Word for word, repeat the entries, minus the pictures.

────────

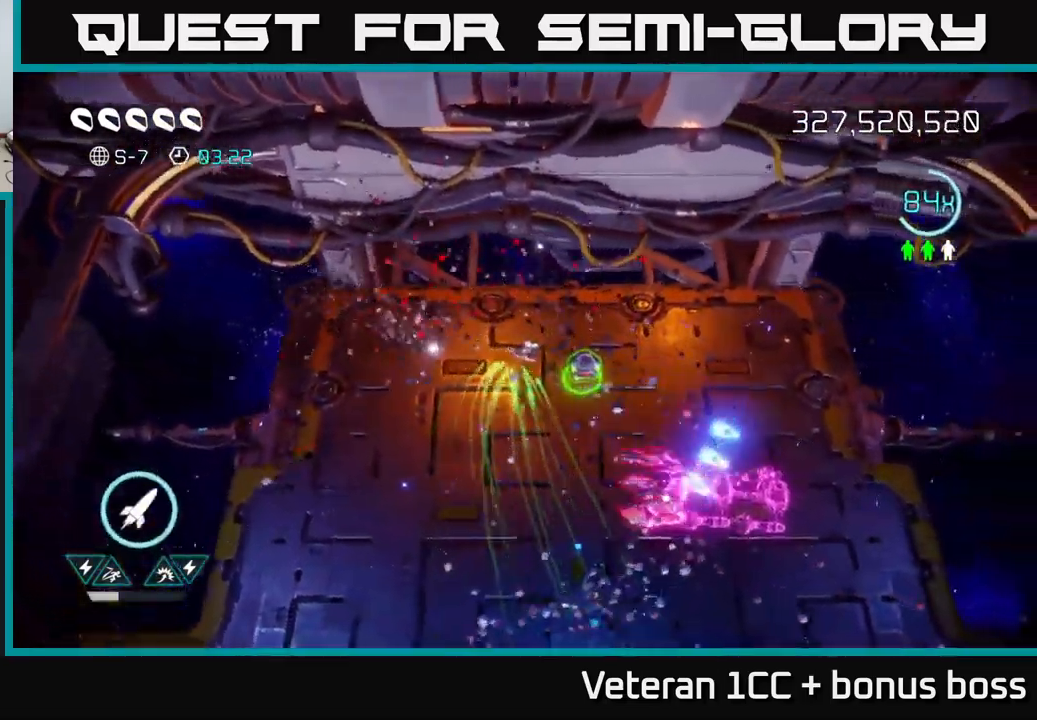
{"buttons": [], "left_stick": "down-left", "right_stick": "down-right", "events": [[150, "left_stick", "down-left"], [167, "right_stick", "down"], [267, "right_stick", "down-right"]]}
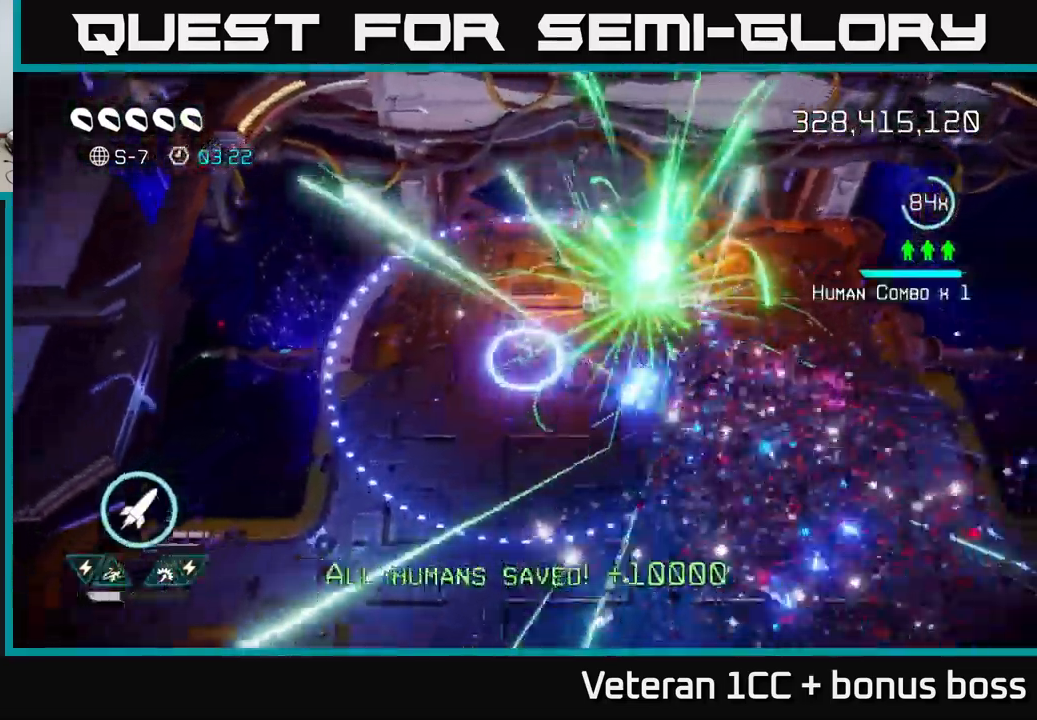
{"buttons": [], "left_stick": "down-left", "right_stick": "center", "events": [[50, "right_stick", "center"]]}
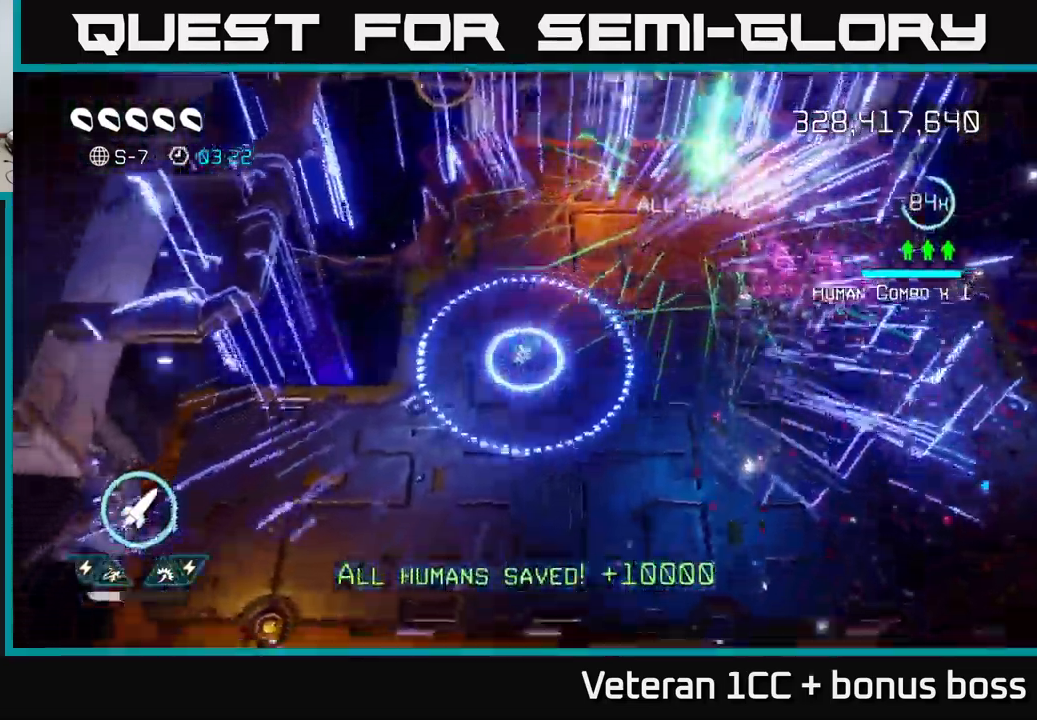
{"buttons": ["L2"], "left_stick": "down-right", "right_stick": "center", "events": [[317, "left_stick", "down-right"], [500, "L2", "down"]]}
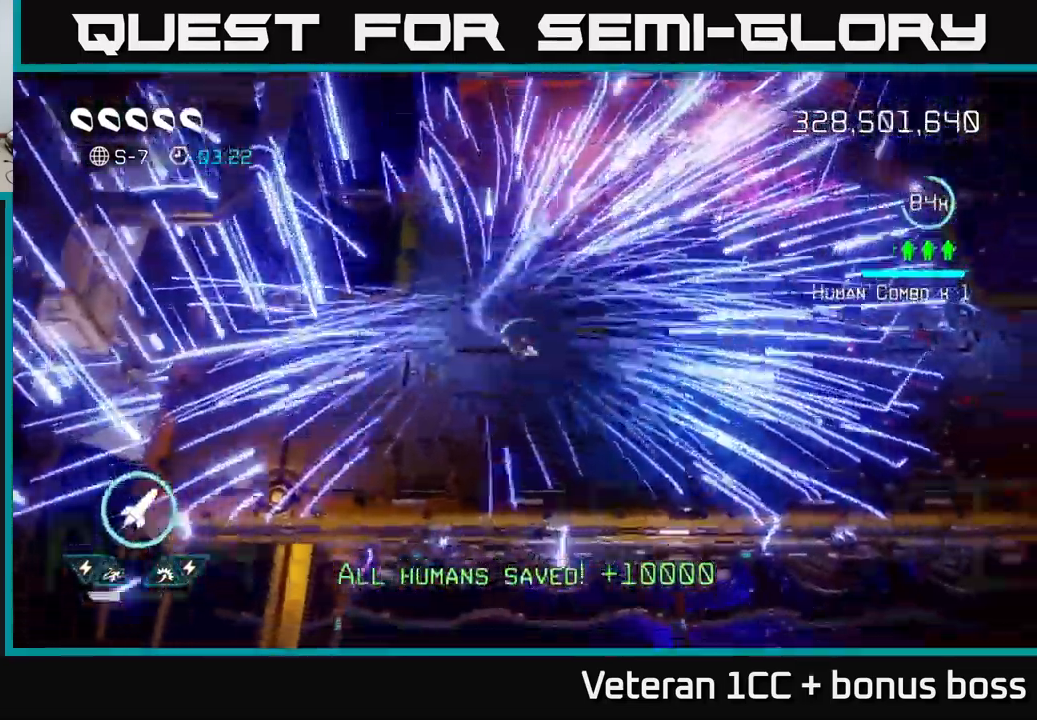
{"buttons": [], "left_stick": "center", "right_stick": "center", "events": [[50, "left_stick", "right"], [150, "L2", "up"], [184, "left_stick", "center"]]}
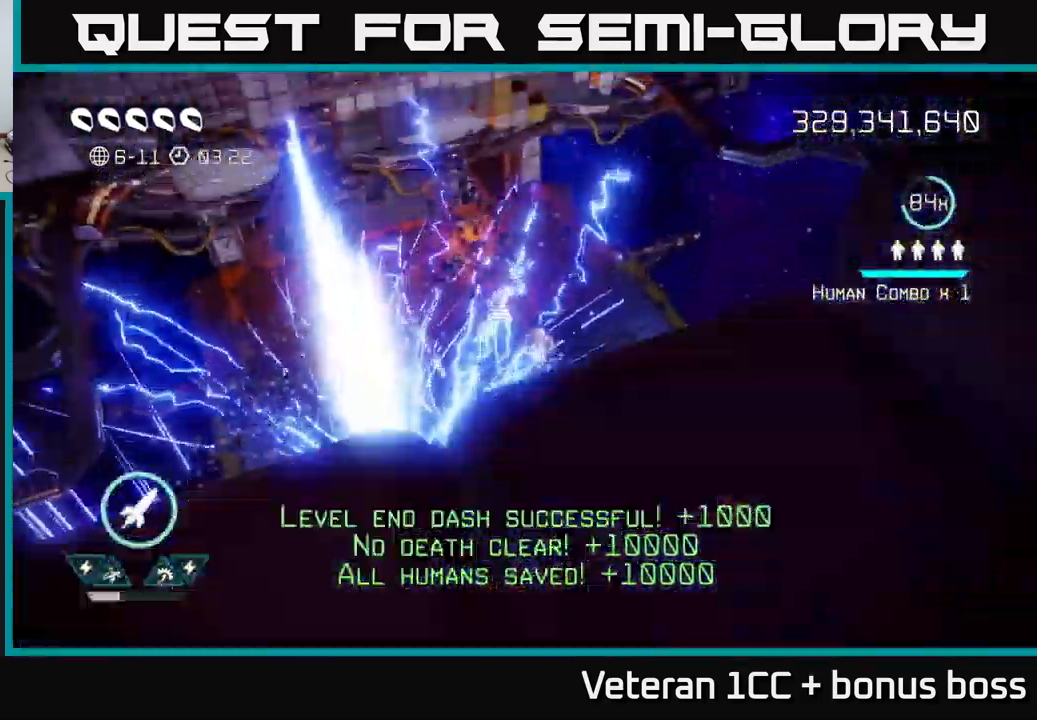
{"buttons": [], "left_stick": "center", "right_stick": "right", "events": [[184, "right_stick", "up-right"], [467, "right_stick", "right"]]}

────────

**Exercise solution**
{"buttons": [], "left_stick": "down-left", "right_stick": "down-right", "events": [[150, "left_stick", "down-left"], [167, "right_stick", "down"], [267, "right_stick", "down-right"]]}
{"buttons": [], "left_stick": "down-left", "right_stick": "center", "events": [[50, "right_stick", "center"]]}
{"buttons": ["L2"], "left_stick": "down-right", "right_stick": "center", "events": [[317, "left_stick", "down-right"], [500, "L2", "down"]]}
{"buttons": [], "left_stick": "center", "right_stick": "center", "events": [[50, "left_stick", "right"], [150, "L2", "up"], [184, "left_stick", "center"]]}
{"buttons": [], "left_stick": "center", "right_stick": "right", "events": [[184, "right_stick", "up-right"], [467, "right_stick", "right"]]}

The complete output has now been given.